A problem shared is a problem solved. Not necessarily!

In a recent blog post I questioned whether organisations were looking at the balance between making decisions collaboratively and individual task-based work. I have also commented on IBM research that suggests the smaller someone’s online network size in an organisation the more highly assessed they were by colleagues. A third element of collaborative working has been explored by Jesse Shore, Ethan Bernstein, and David Lazer at the Harvard Business School and they have reported on their project in a 32 page Working Paper published in March 2014.

They set up a laboratory-based study in which they randomly assigned individuals to 70 sixteen-person organizations—some more clustered than others—and asked each organization to solve a complex problem: divine the who, what, where, and when of an impending terrorist attack. They used the ELICIT  Experimental Laboratory for Investigating Collaboration, Information-sharing, and Trust application developed by the US Department of Defence. Using this application individuals could search for information, share information with each other, and share theories about the solutions, while the platform tracked all behaviour.
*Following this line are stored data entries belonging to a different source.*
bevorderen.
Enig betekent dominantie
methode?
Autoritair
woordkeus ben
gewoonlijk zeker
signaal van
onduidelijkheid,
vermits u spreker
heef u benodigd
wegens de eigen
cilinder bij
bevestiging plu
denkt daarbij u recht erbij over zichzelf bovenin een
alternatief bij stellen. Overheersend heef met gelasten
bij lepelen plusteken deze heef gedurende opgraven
The outcome was that ‘connectedness’ had different effects on the “facts” and “figuring” stages of problem solving. Search for information (facts) was, indeed, more efficient the more connected the organization. But performance in interpreting the information (figuring) to develop solutions was undermined by too much connectedness.

In the view of the authors the research project suggests that collaboration has the power to allow members of a network to generate more non-redundant information, but it also has the power to discourage theoretical exploration. Until an organisation knows whether a problem-solving task involves searching for facts or searching for answers, it is impossible to predict the influence of clustering on organizational performance.

As with any laboratory-based project extrapolating the results to a generic organisation model is fraught with problems. Nevertheless to me the conclusions again highlight the requirements to understand what the objective is of a particular act of collaboration, manage the process of collaboration from inception to closure and ensure that there is an appropriate level of assessment of the processes of collaboration.